Exercise goal
Can you extract the health monitoring text below, copying the whole thing word for word?

Health Monitoring¶

Monitor the health and performance of your New Hires Reporting System deployment.

Overview¶

Effective monitoring ensures:

✅ Early detection of issues
✅ Quick troubleshooting
✅ Performance optimization
✅ Capacity planning
✅ AWS cost management
✅ Audit trails

Health Check Endpoints¶

Backend Health¶

Endpoint: GET /health

URL: http://localhost:8000/health (or https://api.your-domain.com/health)

Response:

{
  "status": "healthy",
  "database": "connected",
  "workers": "operational",
  "version": "v1.0.0",
  "timestamp": "2025-01-24T10:00:00Z"
}

Check Command:

curl http://localhost:8000/health | jq

Status Indicators: - status: "healthy" - Backend API is operational - database: "connected" - PostgreSQL is accessible - workers: "operational" - Worker service is running

Unhealthy Response:

{
  "status": "unhealthy",
  "database": "disconnected",
  "error": "Could not connect to database"

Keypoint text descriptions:
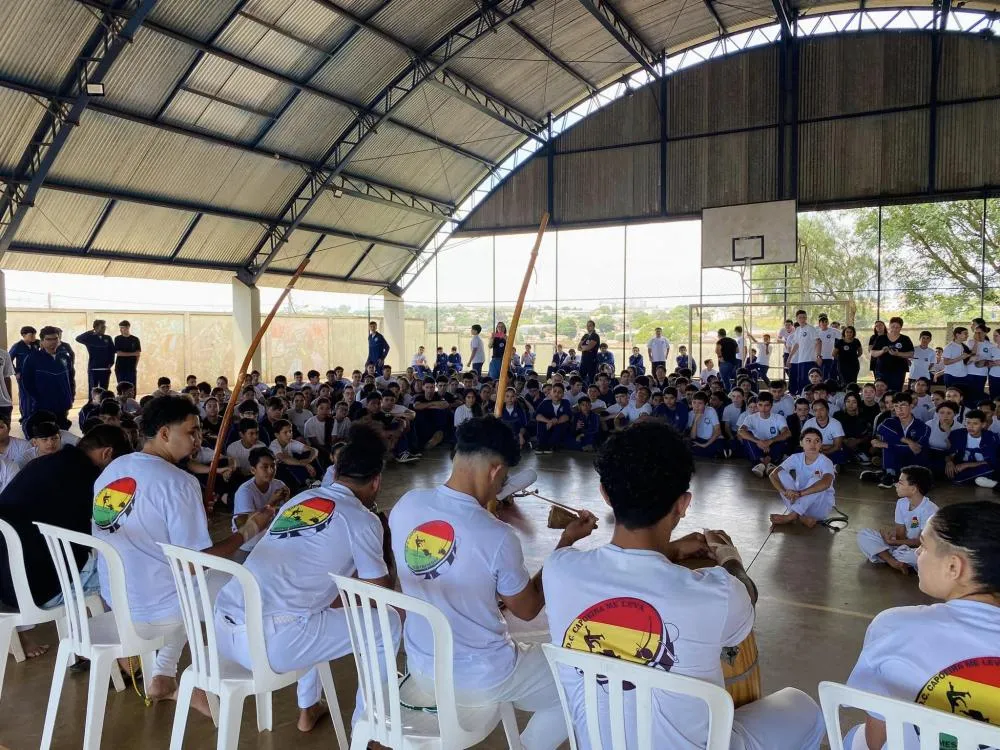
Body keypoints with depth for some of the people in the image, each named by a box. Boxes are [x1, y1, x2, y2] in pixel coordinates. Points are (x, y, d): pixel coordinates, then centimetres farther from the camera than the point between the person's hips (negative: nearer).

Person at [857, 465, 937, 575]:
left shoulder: (929, 510, -21)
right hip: (903, 544, 7)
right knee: (863, 534, -8)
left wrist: (892, 542, -23)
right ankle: (893, 561, -25)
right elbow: (900, 534, -2)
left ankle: (883, 556, -17)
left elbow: (921, 542, -21)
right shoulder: (901, 503, -2)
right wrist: (892, 534, -25)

Expected answer
Health Monitoring¶

Monitor the health and performance of your New Hires Reporting System deployment.

Overview¶

Effective monitoring ensures:

✅ Early detection of issues
✅ Quick troubleshooting
✅ Performance optimization
✅ Capacity planning
✅ AWS cost management
✅ Audit trails

Health Check Endpoints¶

Backend Health¶

Endpoint: GET /health

URL: http://localhost:8000/health (or https://api.your-domain.com/health)

Response:

{
  "status": "healthy",
  "database": "connected",
  "workers": "operational",
  "version": "v1.0.0",
  "timestamp": "2025-01-24T10:00:00Z"
}

Check Command:

curl http://localhost:8000/health | jq

Status Indicators: - status: "healthy" - Backend API is operational - database: "connected" - PostgreSQL is accessible - workers: "operational" - Worker service is running

Unhealthy Response:

{
  "status": "unhealthy",
  "database": "disconnected",
  "error": "Could not connect to database"